→ **PARTS OF THE EXERCISE**:
1. Please copy the rules discussion email word for word, from "Main problem is" up to and including "role consistently.".
2. Pick up the rules discussion email after its final sentence and keep writing it.

** Opening EXCERPT TO READ block **

Main problem is that Assessor and Rulekeepor are really demanding for
different reasons and it may be difficult to get someone to fill a combined
role consistently.

On Jul 8, 2017 16:16, "Cuddle Beam" <cuddleb...@gmail.com> wrote:

> "Ghost" Rulesets like the one we have now are disorientating.
>
> Proto:
> Merge Assesor and Rulekeepor, and have them publish the new ruleset once a
> proposal amending it is enacted.
>
> On Sat, Jul 8, 2017 at 10:56 PM, Aris Merchant <thoughtsoflifeandlight17@
> gmail.com> wrote:
>
>> Judge's arguments for CFJ 3532:
>>
>> This call for judgment inquires whether the "existing solely" clause
>> (hereinafter The Clause) of Rule 2166, which defines assets, prevents
>> assets
>> referenced by multiple rules from existing. I turn first to the relevant
>> text
>> of the rule, which is as follows:
>>
>>   An asset is an entity defined as such by a rule (hereafter its backing
>>   document), and existing solely because its backing document defines its
>>   existence.
>>
>> Clearly The Clause prevents, say, the sun from being defined as an asset.
>> This
>> is good, because if the sun could be an asset the rules might make it
>> destructible, and then we'd be forced to accept, for game purposes, that
>> there
>> was no sun. It would be even more problematic if we accepted persons, and
>> therefore players, as assets. Obviously the rules are free to make such
>> definitions anyway (although we might argue over whether they would have
>> any
>> effect, considering the interests of the game). However, in the past
>> we've allowed contracts to define assets, explaining the necessity of such
>> restrictions.
>>
>> The Clause prevents another class of situations as well. It prevents
>> two different rules from defining the same asset. In older forms, it has
>> done
>> the same for a rule and a contract (CFJs 1922-1923). The question raised
>> here is
>> whether even referencing an asset would create such a situation. This
>> raises
>> interesting questions about the way we interpret the rules. It has long
>> been
>> understood that even if a term used in the rules is undefined, we are
>> obliged to
>> try our best to figure out what it means. Thus, even without the rule
>> defining
>> shinies, we would "interpret them into existence". Without shinies,
>> pending
>> would be impossible, and we would be unable to pay out salaries, among
>> other
>> problems. So, it is apparent that we might consider shinies existent even
>> without the intervention of their defining rule, arguably triggering The
>> Clause.
>>
>> The historical interpretation of The Clause, however, does not support
>> this
>> argument. There are no precedents that clearly apply to this situation,
>> although
>> in CFJ 3381 the Honorable Judge ais523 appears to assume in passing that
>> such
>> things are possible. But our current situation is not unprecedented,
>> there are
>> merely no applicable _judicial_ precedents. Rule 2166 is not a new rule.

** Closing EXCERPT TO READ block **
** Opening LISTED RECORDS block **

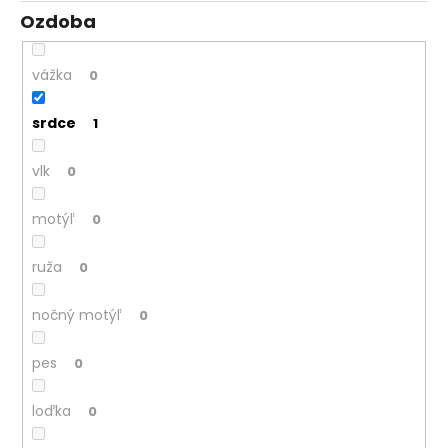
Ozdoba
vážka
0
srdce
1
vlk
0
motýľ
0
ruža
0
nočný motýľ
0
pes
0
loďka
0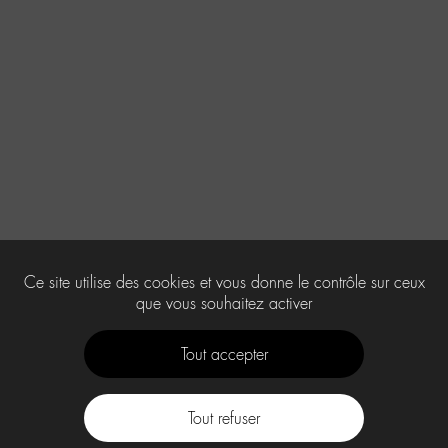
Ce site utilise des cookies et vous donne le contrôle sur ceux
que vous souhaitez activer
Tout accepter
Tout refuser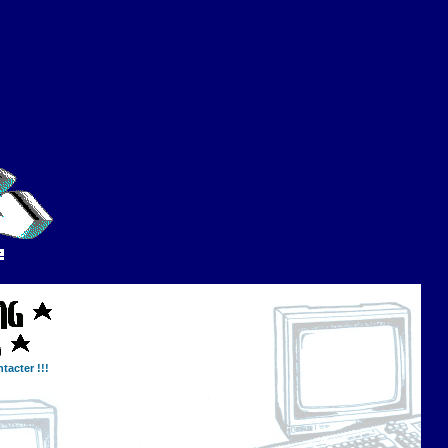
tacter !!!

** Closing LISTED RECORDS block **

→ **ANSWERS TO THE EXERCISE**:
1.
Main problem is that Assessor and Rulekeepor are really demanding for
different reasons and it may be difficult to get someone to fill a combined
role consistently.

2.
>> It was,
>> in fact, a rather aged rule at time it was repealed, and it only seems
>> new to
>> us because of its recent reenactment. One example of a similar situation
>> is the
>> point, which was the general unit of currency under this [1] ruleset. I
>> can find
>> no record of anyone complaining that they didn't exist.
>>
>> If we were to ignore history, would we find? Well, the idea that we
>> interpret
>> terms in the rules in a way that gives them effect is largely a matter of
>> tradition. No rule says that, in the absence of a definition from either
>> conventional English or the rules, we have to try to interpret the rules
>> the way
>> they are intended to be read. Another consideration is the interests of
>> the
>> game; certainly it would seem to be in the game's best interest to have a
>> definition for shinies, and all of the clarifications of their behavior
>> that
>> come with it.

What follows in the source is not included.